Blair has mapped out the equity increase of the companies in the index, which the press release did not name, going back to 2000 as a baseline assigned the numerical value of 1,000. The index reached nearly 3,000 late in 2005 and on Monday, June 12, stood at 2,486.32.

Blair's web site says that “from inception through May 2006, the WBHCIT has generated average returns higher than relevant benchmarks such as the Russell 2000 and the S&P Small Cap Index.” The firms in question were said to have market capitalization values ranging from $55 million to $3.4 billion with an average of $534.1 million and an aggregate capitalization of $16.6 billion. Combined sales of the firms in 2005 are estimated to have totaled $5.6 billion. The press release asserted that “a five-year trailing average annual return” came to 19.4% at the end of May.

Massachusetts votes to offer OTC needles

In legislative action outside the Beltway, the Massachusetts Senate voted 26-8 last week to pass S 1312, a bill sponsored by Democratic Sen. Robert O'Leary in January 2005 that would permit pharmacies to sell needles and syringes to anyone aged 18 or older. If the bill gets through an inter-chamber conference and Gov. Mitt Romney signs it, Massachusetts would become the 48th state to clear such legislation. However, the governor has indicated his opposition and may veto the bill because of concerns that such availability would encourage heroin abuse.

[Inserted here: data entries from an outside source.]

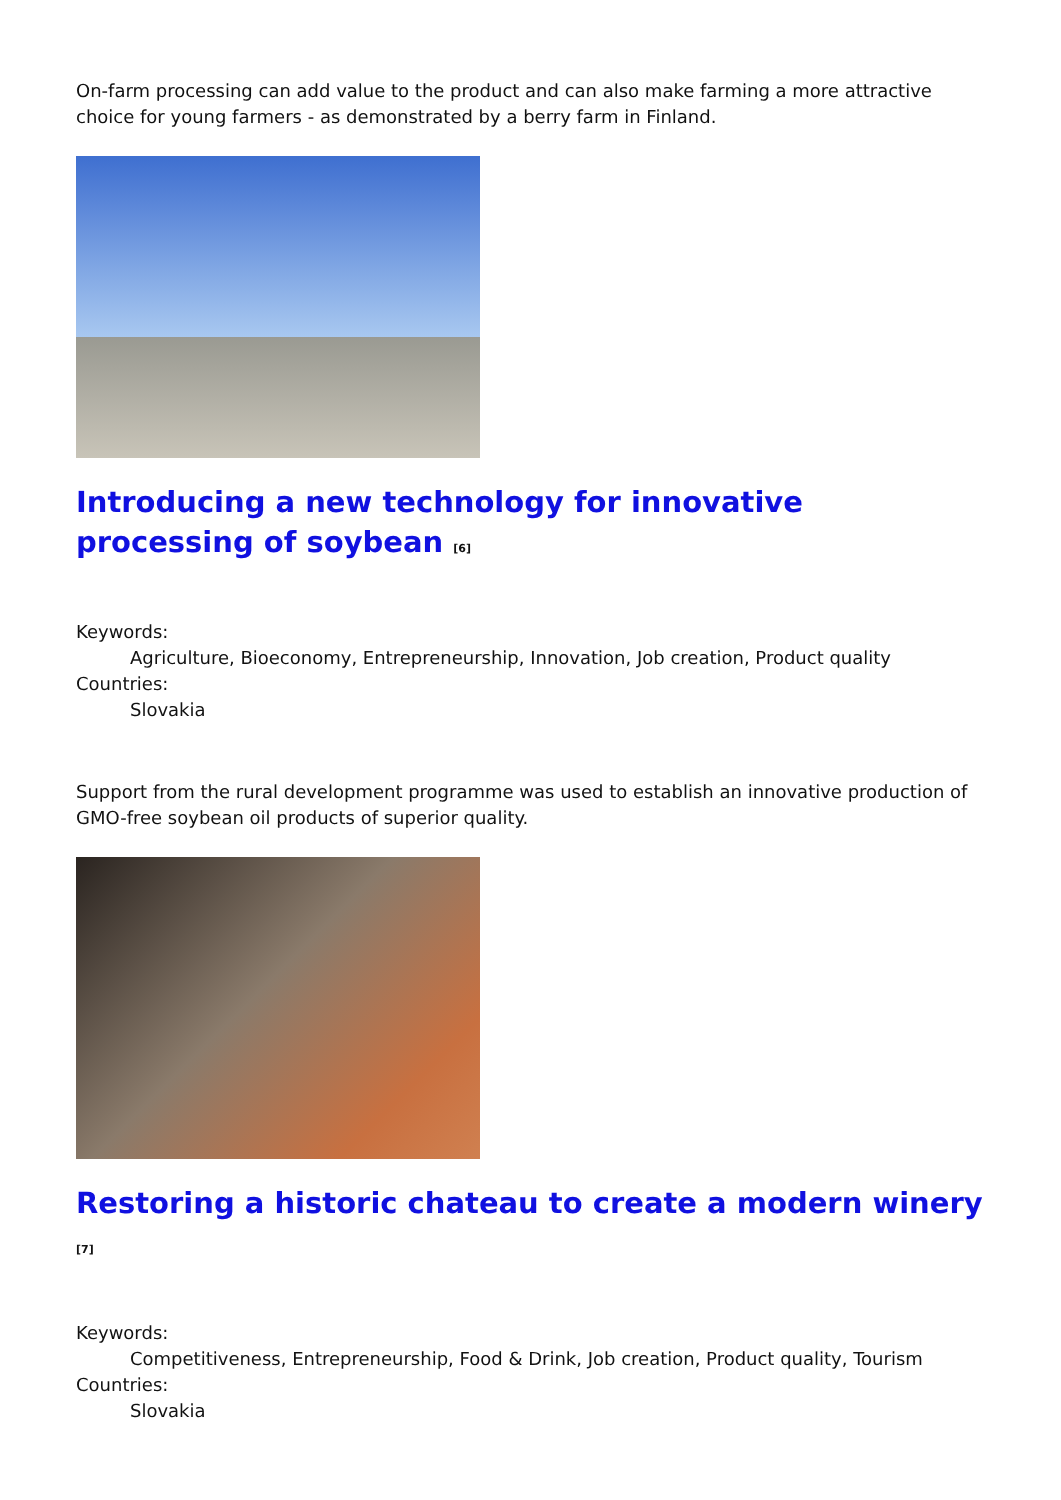On-farm processing can add value to the product and can also make farming a more attractive choice for young farmers - as demonstrated by a berry farm in Finland.
Introducing a new technology for innovative processing of soybean <sup>[6]</sup>
Keywords:
Agriculture, Bioeconomy, Entrepreneurship, Innovation, Job creation, Product quality
Countries:
Slovakia
Support from the rural development programme was used to establish an innovative production of GMO-free soybean oil products of superior quality.
Restoring a historic chateau to create a modern winery <sup>[7]</sup>
Keywords:
Competitiveness, Entrepreneurship, Food & Drink, Job creation, Product quality, Tourism
Countries:
Slovakia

The Massachusetts House drew up and passed similar legislation in the form of H 4176 in November, a bill that would require that pharmacists give requesters a brochure discussing the use and disposal of needles and syringes as well as a toll-free number for information on HIV and hepatitis C, the two diseases of principal interest in the legislation. The Senate version calls for needle disposal sites at senior citizen centers.

Legislative procedures in Massachusetts require that either the House adopt the Senate bill or that the two groups hammer out a compromise on their respective bills. The Senate and House bills passed by two-thirds, which are margins sufficiently large to suggest that they both will override any veto, but the situation in the Senate is not clear. According to Senate Minority Leader Brian Lees, the odds of a Senate veto are nonetheless “very high.”

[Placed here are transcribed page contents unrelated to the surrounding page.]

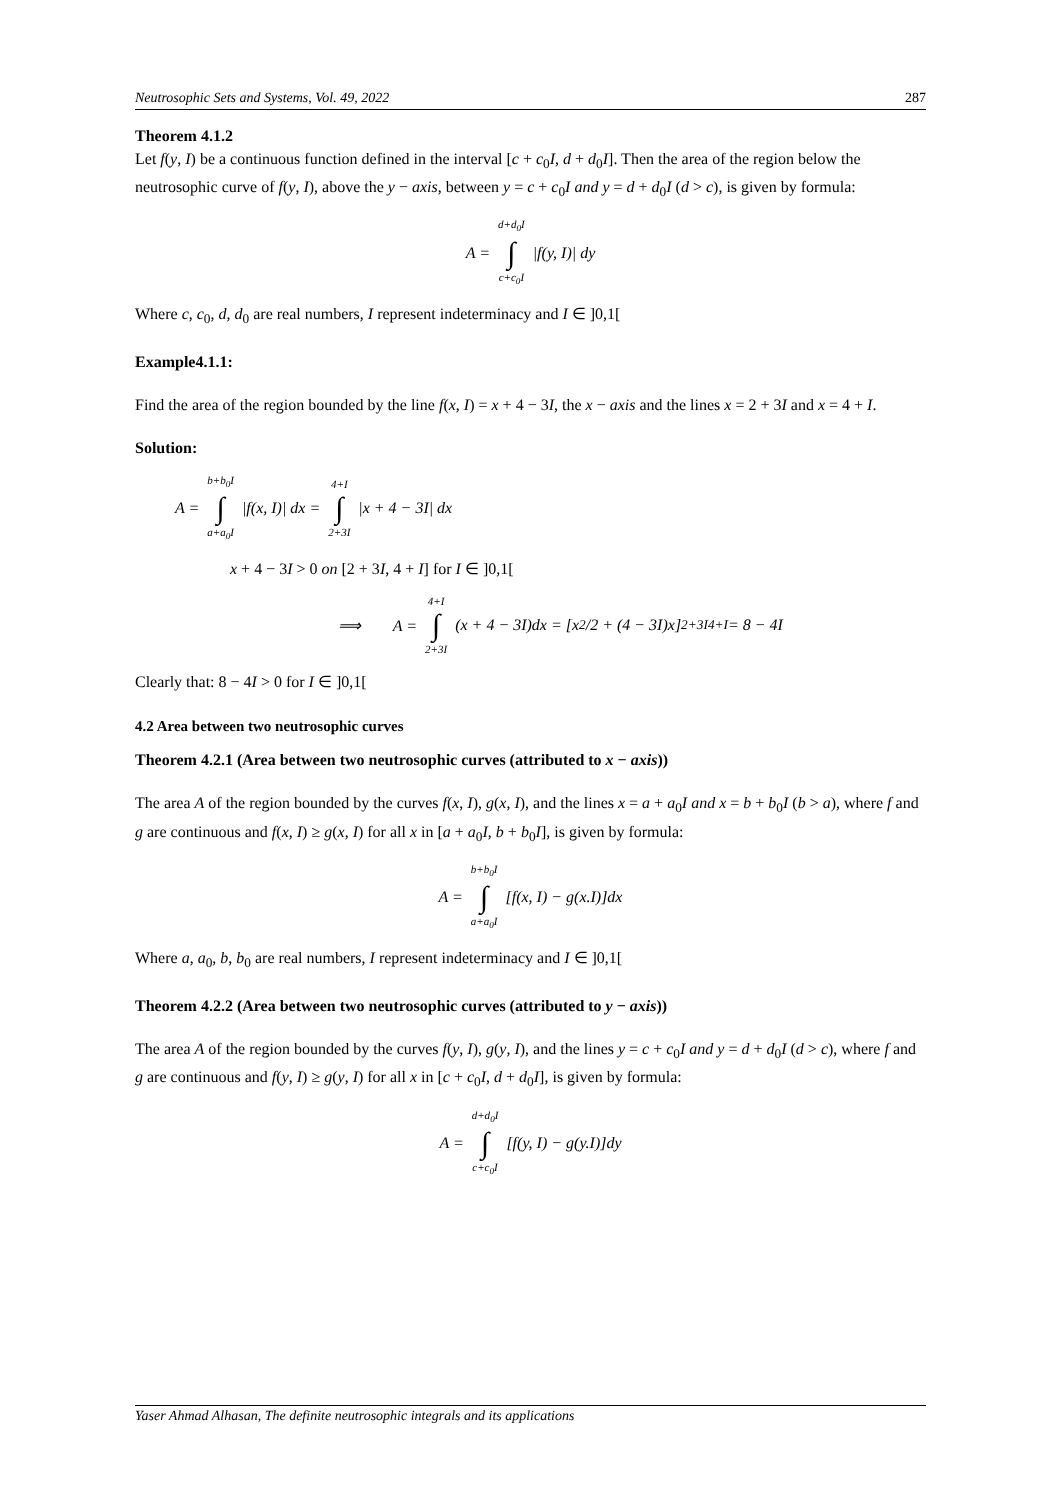Neutrosophic Sets and Systems, Vol. 49, 2022 287
Theorem 4.1.2
Let f(y, I) be a continuous function defined in the interval [c + c<sub>0</sub>I, d + d<sub>0</sub>I]. Then the area of the region below the neutrosophic curve of f(y, I), above the y − axis, between y = c + c<sub>0</sub>I and y = d + d<sub>0</sub>I (d > c), is given by formula:
A = d+d<sub>0</sub>I ∫ c+c<sub>0</sub>I |f(y, I)| dy
Where c, c<sub>0</sub>, d, d<sub>0</sub> are real numbers, I represent indeterminacy and I ∈ ]0,1[
Example4.1.1:
Find the area of the region bounded by the line f(x, I) = x + 4 − 3I, the x − axis and the lines x = 2 + 3I and x = 4 + I.
Solution:
A = b+b<sub>0</sub>I ∫ a+a<sub>0</sub>I |f(x, I)| dx = 4+I ∫ 2+3I |x + 4 − 3I| dx
x + 4 − 3I > 0 on [2 + 3I, 4 + I] for I ∈ ]0,1[
⟹ A = 4+I ∫ 2+3I (x + 4 − 3I)dx = [x<sup>2</sup>/2 + (4 − 3I)x]<sub>2+3I</sub><sup>4+I</sup> = 8 − 4I
Clearly that: 8 − 4I > 0 for I ∈ ]0,1[
4.2 Area between two neutrosophic curves
Theorem 4.2.1 (Area between two neutrosophic curves (attributed to x − axis))
The area A of the region bounded by the curves f(x, I), g(x, I), and the lines x = a + a<sub>0</sub>I and x = b + b<sub>0</sub>I (b > a), where f and g are continuous and f(x, I) ≥ g(x, I) for all x in [a + a<sub>0</sub>I, b + b<sub>0</sub>I], is given by formula:
A = b+b<sub>0</sub>I ∫ a+a<sub>0</sub>I [f(x, I) − g(x.I)]dx
Where a, a<sub>0</sub>, b, b<sub>0</sub> are real numbers, I represent indeterminacy and I ∈ ]0,1[
Theorem 4.2.2 (Area between two neutrosophic curves (attributed to y − axis))
The area A of the region bounded by the curves f(y, I), g(y, I), and the lines y = c + c<sub>0</sub>I and y = d + d<sub>0</sub>I (d > c), where f and g are continuous and f(y, I) ≥ g(y, I) for all x in [c + c<sub>0</sub>I, d + d<sub>0</sub>I], is given by formula:
A = d+d<sub>0</sub>I ∫ c+c<sub>0</sub>I [f(y, I) − g(y.I)]dy
Yaser Ahmad Alhasan, The definite neutrosophic integrals and its applications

Lees pointed out that while only eight senators voted against S 1312, two senators who may oppose the bill were recorded as aye votes because they had paired their votes with colleagues who voted for passage. A third potential opponent, Sen. Scott Brown, missed the vote. Lees said that “this is very close” and that if the governor weighs in forcefully, he may get the required 14 votes to sustain his veto. However, Lees admitted that Romney has yet to sustain a veto.